# Reasons for failing BMQ?



## lubi125 (23 Nov 2012)

Hey,

I'd like to know what is the main reasons why people would fail BMQ, is it by VR or by failing too many exams and exercises? 

I would much appreciate to know on people's experience through BMQ to better prepare myself.

Thanks and sorry if there's already have been a thread on this subject


----------



## mariomike (23 Nov 2012)

lubi125 said:
			
		

> I'd like to know what is the main reasons why people would fail BMQ, is it by VR or by failing too many exams and exercises?



"Ways to Fail Basic":
http://forums.army.ca/forums/threads/1147.0/nowap.html

"Do many recruits fail Basic Training?":
 http://forums.army.ca/forums/threads/12909/post-54977.html#msg54977

"Pass/Fail Tests":
http://forums.army.ca/forums/threads/13585
  
"The best way to pass those tests is to pay attention in lectures, take good notes, study diligently when you have the time to do so (breaks, after meals and before bed), and learn drills exactly as your instructors teach them. Ask questions of your instructors at the time if you are unsure of anything. Practice drills and rehearse questions/answers with your peers throughout the course, not just the night before a written test. (And don‘t go in depending on half-remembered one liners from the net.)

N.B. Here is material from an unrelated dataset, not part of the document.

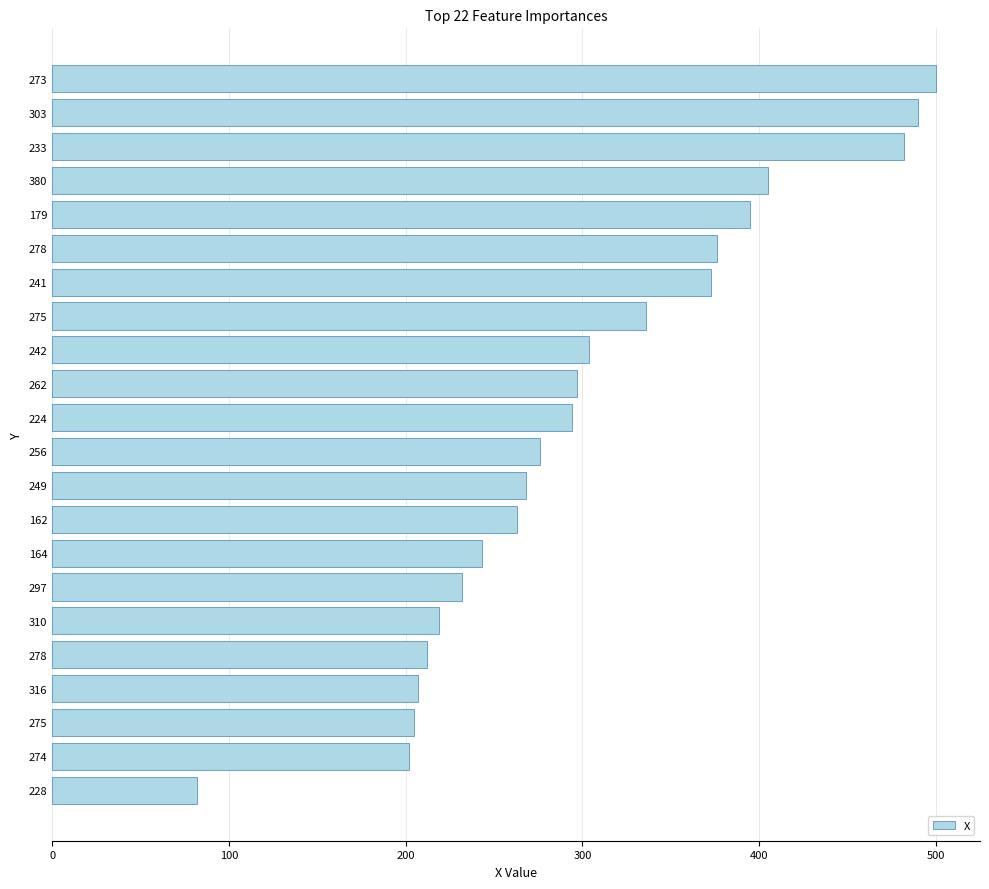

How many data points are less than 294?

11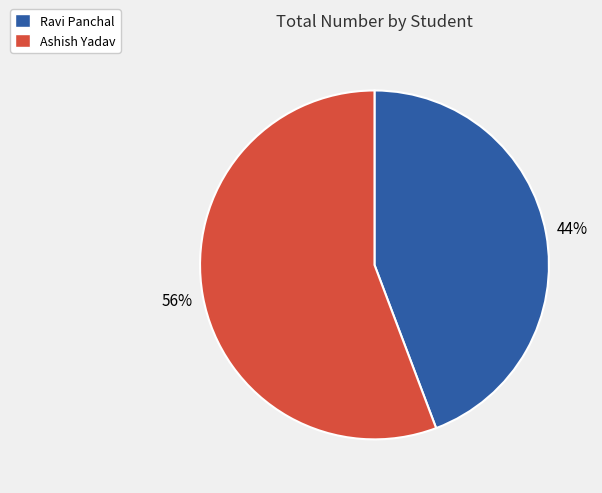

Which category has the biggest portion of the pie?

Ashish Yadav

The principal pass/fail tests are weapon checks where any safety infraction is an immediate fail. You will get retrained, refreshed and retested if you have difficulty, but repeated failures in one area or difficulty with multiple checks can lead to failure and recourse."


----------



## lubi125 (23 Nov 2012)

mariomike said:
			
		

> "Ways to Fail Basic":
> http://forums.army.ca/forums/threads/1147.0/nowap.html



Oh alright thanks a lot


----------



## SentryMAn (27 Nov 2012)

We had a guy fail basic due to arriving late(1.5hrs) back to Barracks from leave.


----------